WHAT TO WORK ON. From the first line to the last, restate the material word for word, omitting pictures.

SUPPLIED MATERIAL.
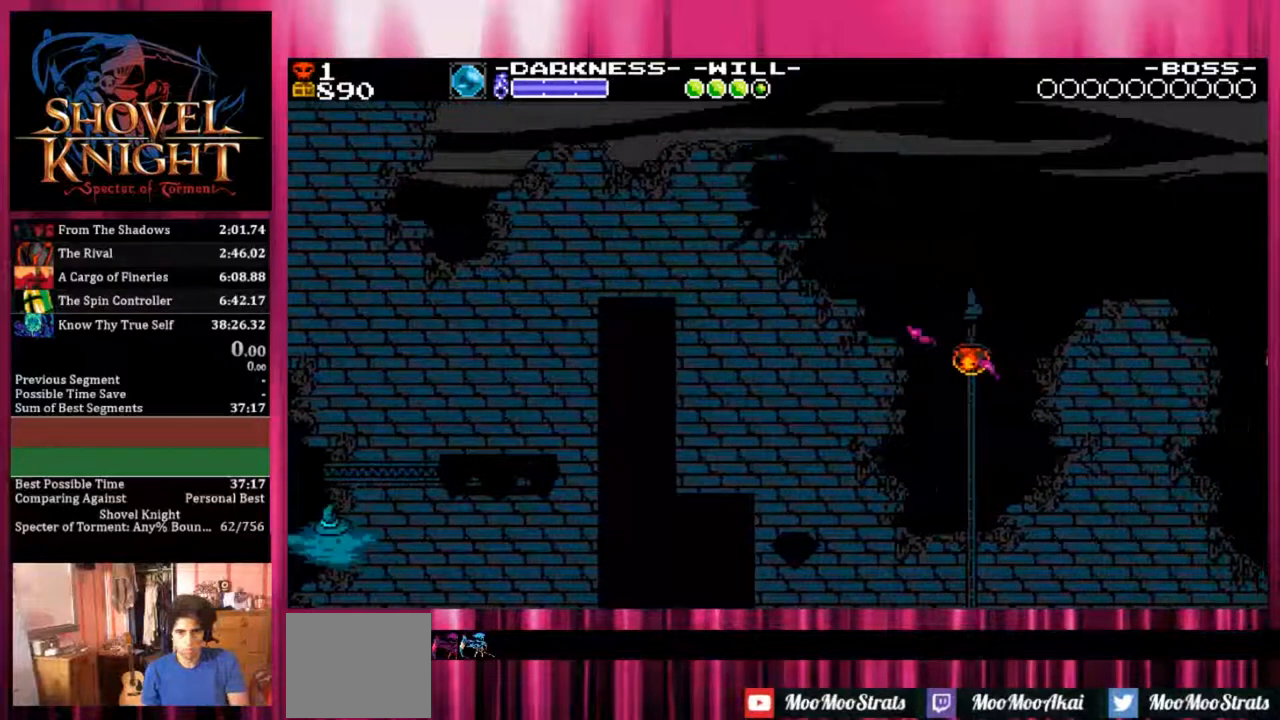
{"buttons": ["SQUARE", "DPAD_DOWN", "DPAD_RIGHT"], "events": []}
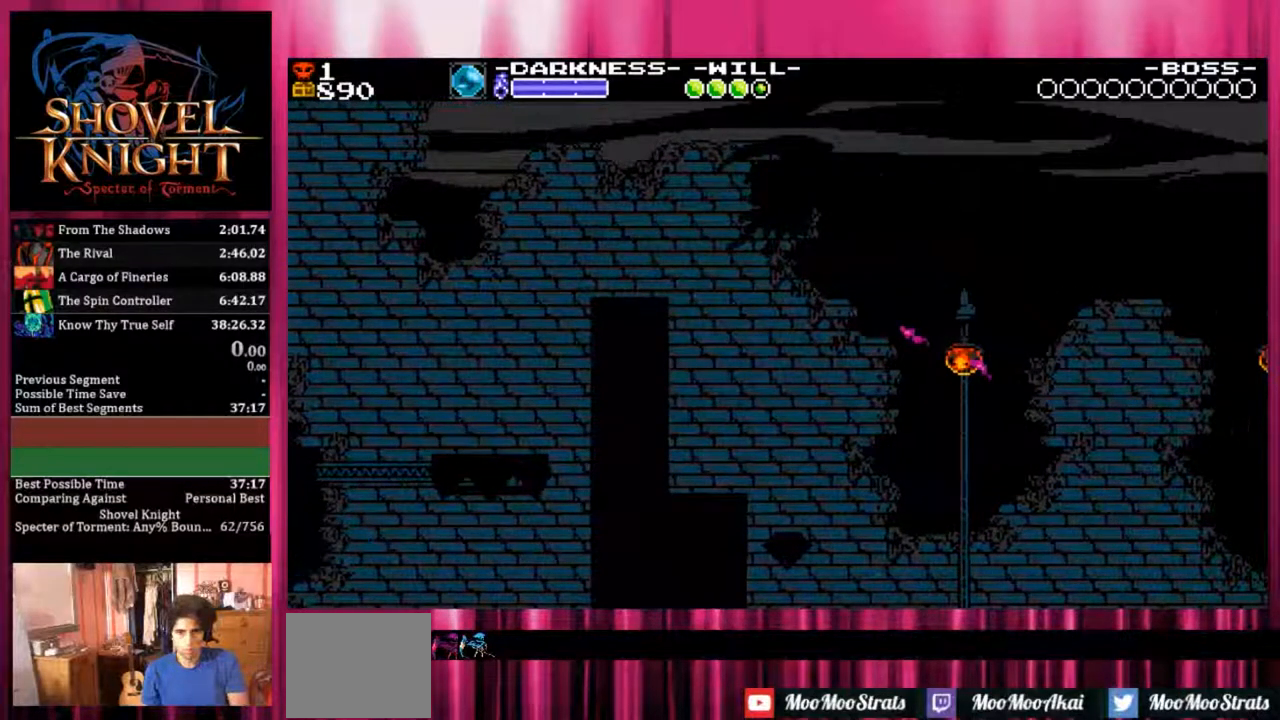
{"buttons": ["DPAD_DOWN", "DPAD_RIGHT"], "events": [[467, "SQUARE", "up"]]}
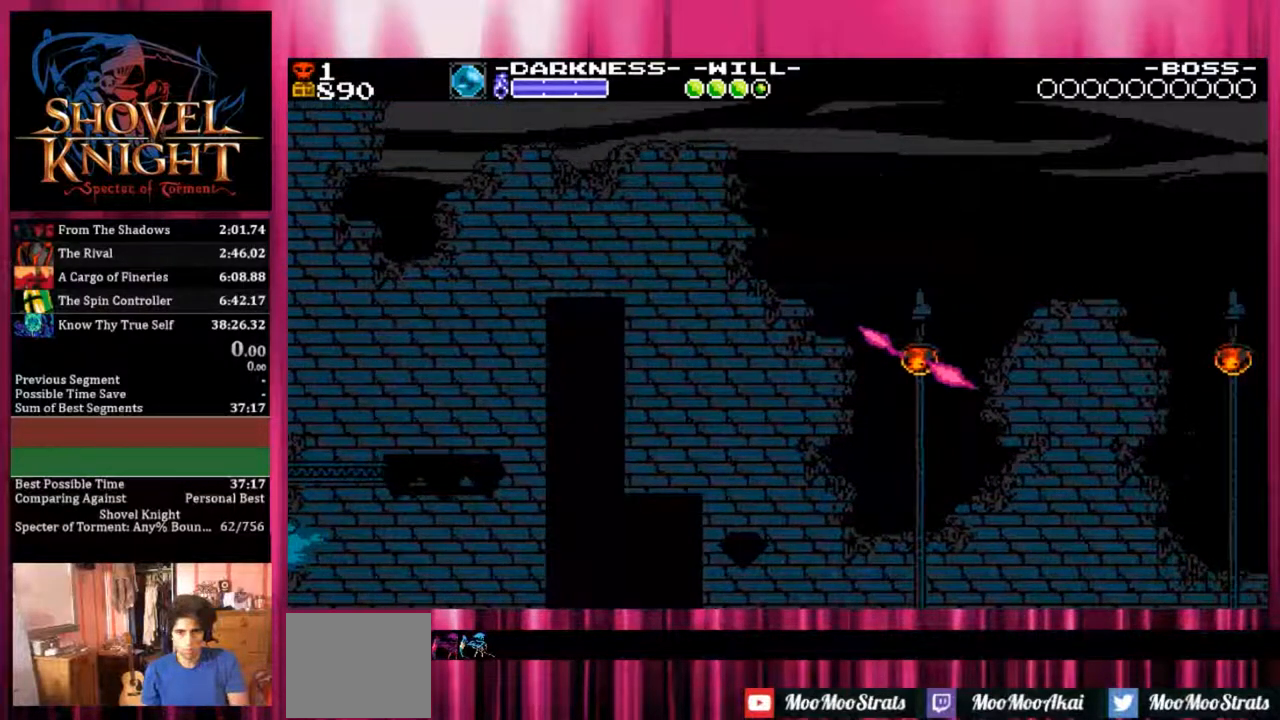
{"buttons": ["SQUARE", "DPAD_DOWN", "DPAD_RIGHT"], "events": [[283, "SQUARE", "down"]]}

TASK ANSWER.
{"buttons": ["SQUARE", "DPAD_DOWN", "DPAD_RIGHT"], "events": []}
{"buttons": ["DPAD_DOWN", "DPAD_RIGHT"], "events": [[467, "SQUARE", "up"]]}
{"buttons": ["SQUARE", "DPAD_DOWN", "DPAD_RIGHT"], "events": [[283, "SQUARE", "down"]]}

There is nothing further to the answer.